AIM OF THE EXERCISE >> Scan the material below for the string "center". Report every line that has it.

DATA EXCERPT >>
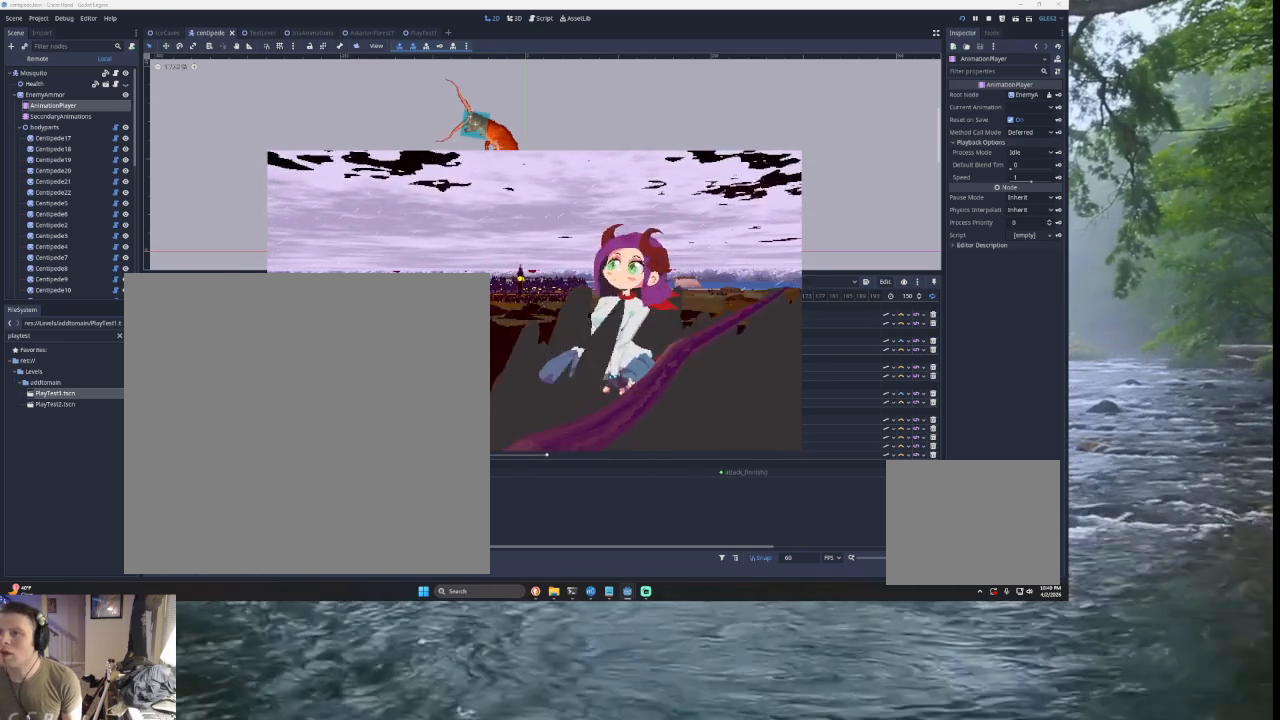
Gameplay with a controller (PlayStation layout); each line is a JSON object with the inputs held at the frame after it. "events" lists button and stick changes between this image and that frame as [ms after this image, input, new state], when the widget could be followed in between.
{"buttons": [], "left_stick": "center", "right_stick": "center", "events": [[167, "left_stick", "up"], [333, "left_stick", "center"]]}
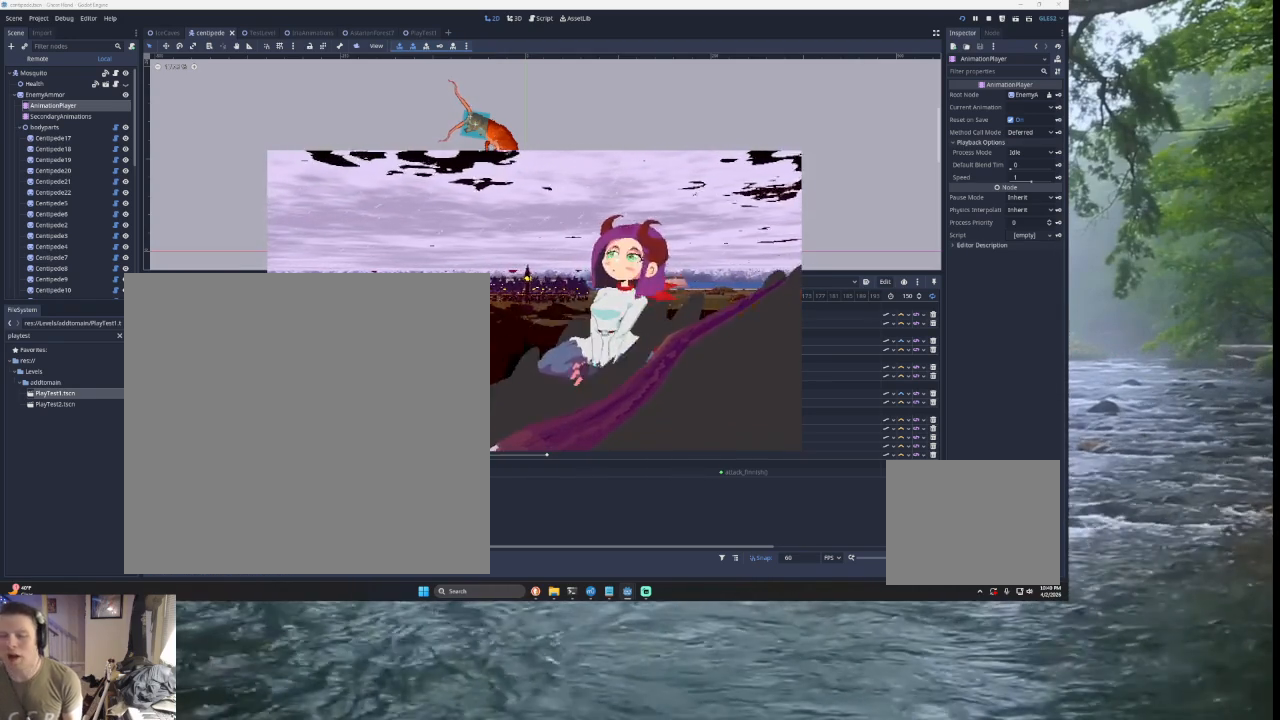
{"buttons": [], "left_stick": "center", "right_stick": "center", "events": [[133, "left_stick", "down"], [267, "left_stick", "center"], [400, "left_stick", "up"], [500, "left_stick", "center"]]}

EXERCISE SOLUTION >>
{"buttons": [], "left_stick": "center", "right_stick": "center", "events": [[167, "left_stick", "up"], [333, "left_stick", "center"]]}
{"buttons": [], "left_stick": "center", "right_stick": "center", "events": [[133, "left_stick", "down"], [267, "left_stick", "center"], [400, "left_stick", "up"], [500, "left_stick", "center"]]}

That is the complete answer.